== PASSAGE SHOWN ==
________________
File spoon-archives/postcolonial.archive/postcolonial_2000/postcolonial.0008, message 98


Date:         Thu, 10 Aug 2000 22:20:51 -0400
Subject:      (Fwd) Is Your Thesis for Sale? [Sessionals list]
To: EGSA-AT-YORKU.CA


This recently came through on the sessionals' listserv -- those of
you heading toward theses or dissertations might be interested
(not to mention alarmed).

Lauren


------- Forwarded message follows -------
To:                     "'sessionals-AT-topica.com'" <sessionals-AT-topica.com>
From:                   "McIntosh, Tom HE0" <TMCINTOS-AT-health.gov.sk.ca>
Subject:                Is Your Thesis for Sale? [Sessionals list]
Date sent:              Wed, 09 Aug 2000 14:00:36 -0700
Send reply to:          TMCINTOS-AT-health.gov.sk.ca

A series of postings to PolCan (the listserv of the Cdn Poli Sci Assoc.) has
recently brought to light a rather disturbing issue with regards to the
status of graduate theses.
When you submit your thesis/dissertation you are required to sign a release
that allows it to be deposited in the National Library in Ottawa.  The
Library then contracts with a company that provides (at cost) copies of your
thesis to other researchers/institutions upon request.
Apparently, the contract with the Nat'l Library is now held by Bell & Howell
and they have sub-contracted with a corporation called 'Contentville' to
sell theses and dissertations over the web - for a profit.  Below is the
content of some recent PolCan postings that gives more background.  It is
rather long, but it is worth reading:

>From Kennedy Stewart:

Dear Polcan Subscribers,

Recently a friend recently discovered, quite by fluke, that an online
company - http://www.contentville.com/ <http://www.contentville.com/>  - has
been selling my Masters thesis for about $60.00 US. After contacting the
company, I was told that I would receive royalties for any copies sold.
However I am deeply concerned that royalties will only be shared by those
people who contact the company.
Further still, there are bigger issues to consider here, including possible
publication conflicts. For example, will a publisher be willing to publish a

PhD thesis that is already offered on-line? I attach the following
correspondence in chronological order for you information. I am not sure
what actions I will take, but am open to suggestions.

Yours,
Kennedy Stewart (PhD Cand)

1)      Initial E-Mail

It has come to my attention through the grad caucus of the Canadian
Historical Association that theses deposited with the National Library of
Canada have been given/sold to an American company to sell on the Internet.
This is obviously a big problem, as we did not sign away our rights to
control the sale of our work. (I am not sure what the case is for American
theses, but there are many on this site.) Check out the site - your work may
already be there (mine is!). http://www.contentville.com/
<http://www.contentville.com/>  According to one grad student from York
University, apparently pretty much everyone who had finished in the last 12
or so years had their theses on sale; for faculty who completed their
degrees at US institutions it went back to the 60s.
________________
== MATERIAL SUPPLIED ==

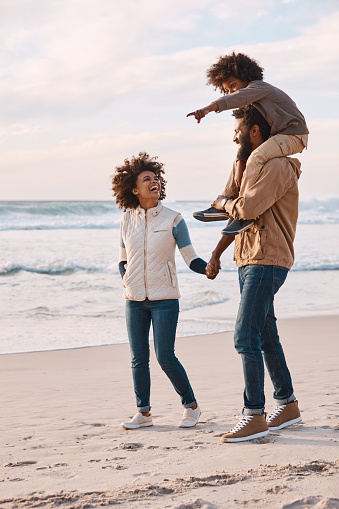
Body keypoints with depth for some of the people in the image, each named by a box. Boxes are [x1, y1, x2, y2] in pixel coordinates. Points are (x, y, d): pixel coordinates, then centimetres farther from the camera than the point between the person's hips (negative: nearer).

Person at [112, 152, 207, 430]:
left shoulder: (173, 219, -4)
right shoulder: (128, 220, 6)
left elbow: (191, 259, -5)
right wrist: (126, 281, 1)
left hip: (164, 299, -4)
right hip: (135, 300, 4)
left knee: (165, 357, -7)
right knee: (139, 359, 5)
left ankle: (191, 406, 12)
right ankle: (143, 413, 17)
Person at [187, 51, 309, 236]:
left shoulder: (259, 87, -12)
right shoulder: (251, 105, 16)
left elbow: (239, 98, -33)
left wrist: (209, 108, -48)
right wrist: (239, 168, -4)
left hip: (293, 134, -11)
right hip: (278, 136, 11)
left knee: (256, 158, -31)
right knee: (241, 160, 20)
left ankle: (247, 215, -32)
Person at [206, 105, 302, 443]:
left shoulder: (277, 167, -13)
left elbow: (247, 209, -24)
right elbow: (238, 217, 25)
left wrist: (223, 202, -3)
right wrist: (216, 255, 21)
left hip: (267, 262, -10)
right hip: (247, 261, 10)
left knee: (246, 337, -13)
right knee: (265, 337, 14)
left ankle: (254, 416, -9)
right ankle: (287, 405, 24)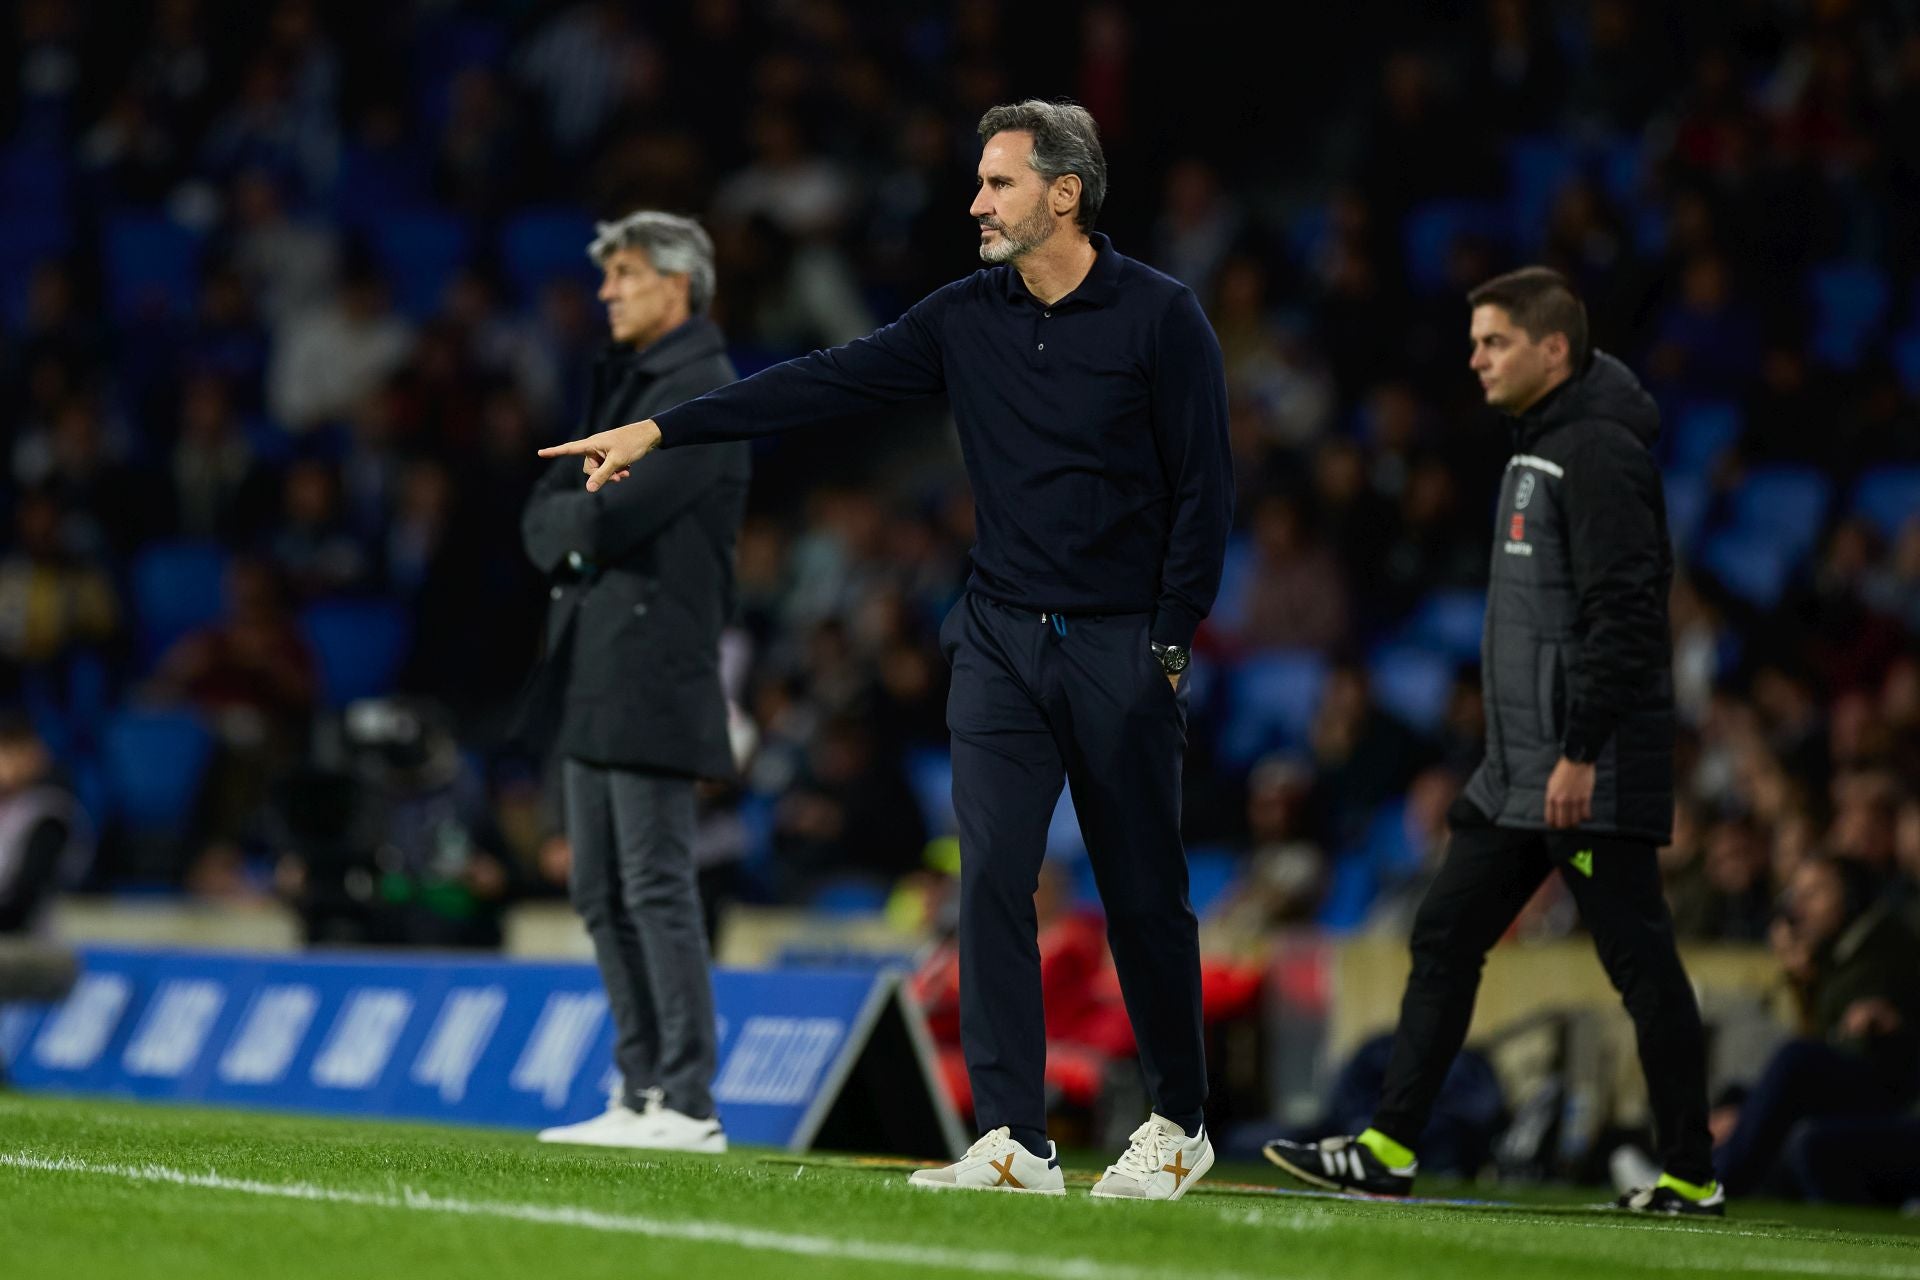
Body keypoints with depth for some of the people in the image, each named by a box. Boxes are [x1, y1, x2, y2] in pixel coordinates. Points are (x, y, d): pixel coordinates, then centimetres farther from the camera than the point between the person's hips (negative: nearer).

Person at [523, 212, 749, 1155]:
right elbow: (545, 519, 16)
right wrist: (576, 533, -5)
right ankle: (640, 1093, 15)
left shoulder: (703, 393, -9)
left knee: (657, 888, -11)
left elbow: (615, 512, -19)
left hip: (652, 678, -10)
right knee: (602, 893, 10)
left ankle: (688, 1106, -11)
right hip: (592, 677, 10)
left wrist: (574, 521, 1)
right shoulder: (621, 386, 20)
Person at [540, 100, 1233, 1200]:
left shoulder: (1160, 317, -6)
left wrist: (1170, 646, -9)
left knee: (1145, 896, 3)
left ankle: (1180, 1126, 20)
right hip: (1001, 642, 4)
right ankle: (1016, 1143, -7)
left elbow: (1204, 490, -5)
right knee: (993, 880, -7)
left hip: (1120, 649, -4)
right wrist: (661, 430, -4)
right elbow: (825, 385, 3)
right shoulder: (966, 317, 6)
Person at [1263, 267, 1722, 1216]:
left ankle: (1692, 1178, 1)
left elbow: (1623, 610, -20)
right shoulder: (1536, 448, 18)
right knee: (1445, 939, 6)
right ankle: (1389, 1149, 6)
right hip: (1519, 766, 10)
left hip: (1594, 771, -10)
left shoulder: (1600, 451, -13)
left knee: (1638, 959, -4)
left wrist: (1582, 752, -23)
________________
== WORK TO COMPLETE ==
1. In the thesis-sale email, about how much was the online company charging for Kennedy Stewart's Masters thesis?
2. Extend the thesis-sale email, picking up right after its final sentence.
The rows aren't needed for this.

== EXPECTED RESPONSES ==
1. About $60.00 US.

2.
Please get involved in helping stop this - contact your graduate faculty,
University President, the National Library, anyone you feel can mobilize to
help change the situation. Either we are properly informed and authorize
(and remunerated for) such a sale of our work, or it is removed from this
(and any) company's possession. What the National Library's part is in this
is not yet known, but this situation may require a clarification of our
rights under the agreement we sign with them.
Jenea Tallentire
PhD student, History
University of British Columbia
Canada

2) My E-mail to Contentville

To whom it may concern,

Before I start legal proceedings, I am offering you the chance to explain
how you think you have the right to sell my Master's thesis without my
permission, or for that matter, without even contacting me.

Sincerely,
Kennedy Stewart (PhD cand.)
London School of Economics

3)Contentville's Reply

Dear Mr.Stewart,

Thank you for your e-mail. I am glad you asked first. We appreciate your
concern. We regret that there has been some confusion about our efforts to
bring so much underused, valuable content to the consumer market place for
the first time. Let me assure you, we have no intention of selling anything
in a way that precludes the rights holder from his or her appropriate share
of any revenues we receive. We are selling dissertations pursuant to a
license agreement with Bell & Howell Information and Learning Company
(previously UMI). We have been assured, in our contract with Bell & Howell,
that they have these rights. If it turns out that they don't and they tell
us, we will take your dissertation off of our site. In this case, we would
be delighted instead to sell your dissertation and negotiate an appropriate
royalty with you. Bell & Howell/UMI is taking phone calls at
#1-800-521-0600. Meantime, we are keeping careful records of all sales by
dissertation and author so that we can make all appropriate payments.
                Sincerely,
                Catherine Seda

>From Dennis Pilon:

A fellow in our department has been pursuing this issue as well.  His point
is, basically, we signed an agreement with the National Library to make out
theses available to other scholars for FREE, not for profit, and certainly
not for the kind of profit seekers at work here.  Academic research is
supposed to an uncommodified pursuit for good reason - so that money doesn't
compeletely determine what we can study.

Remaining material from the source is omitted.